Make no mistake – there are many things that frustrate. It’s the language of a country that produces 400 kinds of cheese. What do you do with that? For every grammatical rule there are fourteen or so exceptions. Just take the numbers, for example. Saying any number between 70 and 100 involves math. Sixty is ‘soixante,’ but seventy is ‘soixante-dix,’ sixty-ten. It gets worse. Seventy-one is the equivalent of sixty-eleven, 72 of sixty-twelve, and so on. Eighty is ‘quatre-vingts’; quite literally four-twenties. And ninety is the most absurd of all, at ‘quatre-vingt-dix.’ No joke, four-twenty-ten. Yeah, okay, it’s logical, in its way. One supposes. One could spend a Proustian eternity pondering the frustrating irregularities of ballet vs. billet, ville vs. fille. But in English we have enough and through and thorough. As with anything else, there are some questions one simply cannot ask. Like where love goes. Or if there's anyone who just naturally peels an orange all in one strand. Or why one feels compelled to set one’s watch at precisely eight minutes ahead.

But, all that being said, the frustration is often, of course, a motivating factor. You learn because you’re angry, because you can’t stand feeling foolish, because you have things you want to say. Even if all you want to say is ‘No, I don’t care for any ketchup, thank you.’

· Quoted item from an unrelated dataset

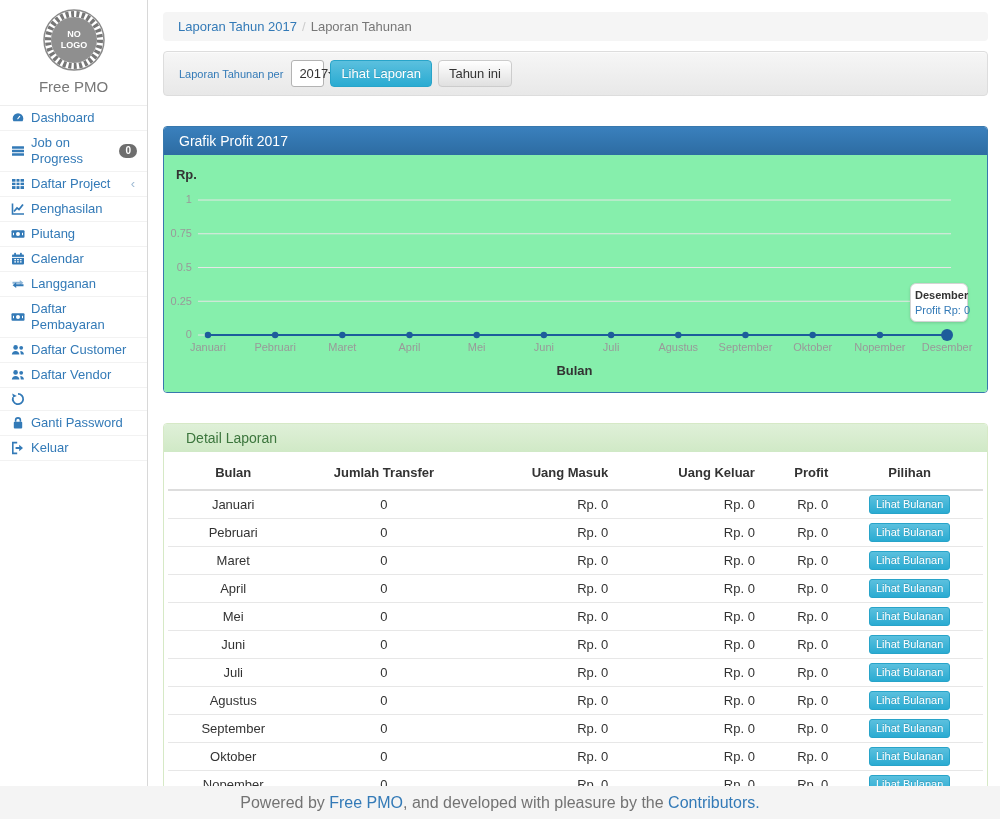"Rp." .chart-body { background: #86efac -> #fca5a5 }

Yes, just as we wish that French people all walked around in black turtlenecks smoking and being cynical (and sometimes they do) or wore striped boatnecks and carried baguettes in the crook of their arms (sometimes they do that, too), the French do think that Americans eat everything with ketchup and growth hormones. I talked to someone the other day who, during a discussion (which, in France, is interchangeable with ‘conversation’ – debate is a national pastime, and that’s a joke they make themselves) about religious differences between France and the United States, mentioned that while Scientology was merely a sect in France, in the US it was a respected and widely-held belief system. Ah, non, I hastened to assure him. He stared goggle-eyed and disbelieving at me as I tried to explain that even Americans have difficulty with a religion that propounds that we were all left here by aliens in spaceships, let alone disavowing medication. I could see the wheels turning as he knitted his eyebrows and contemplated the ends of his scarf. Finally, he raised his eyes to me with an expression of feeble incomprehension and choked out ‘Buht … buht … Tohm Kroowise … ?’

Go to France. Learn that, for Europeans, Washington D.C. may be the alleged capital of the United States (though many aren’t aware of the difference between that city and the state of Washington), and Manhattan may be the center of the universe for we huddled masses yearning to buy low, but the real encapsulation of all that is the Land of the Free beacons, brighter than the torch of Lady Liberty, from the other side of the continent. Screw Plymouth Rock. America is Hollywood.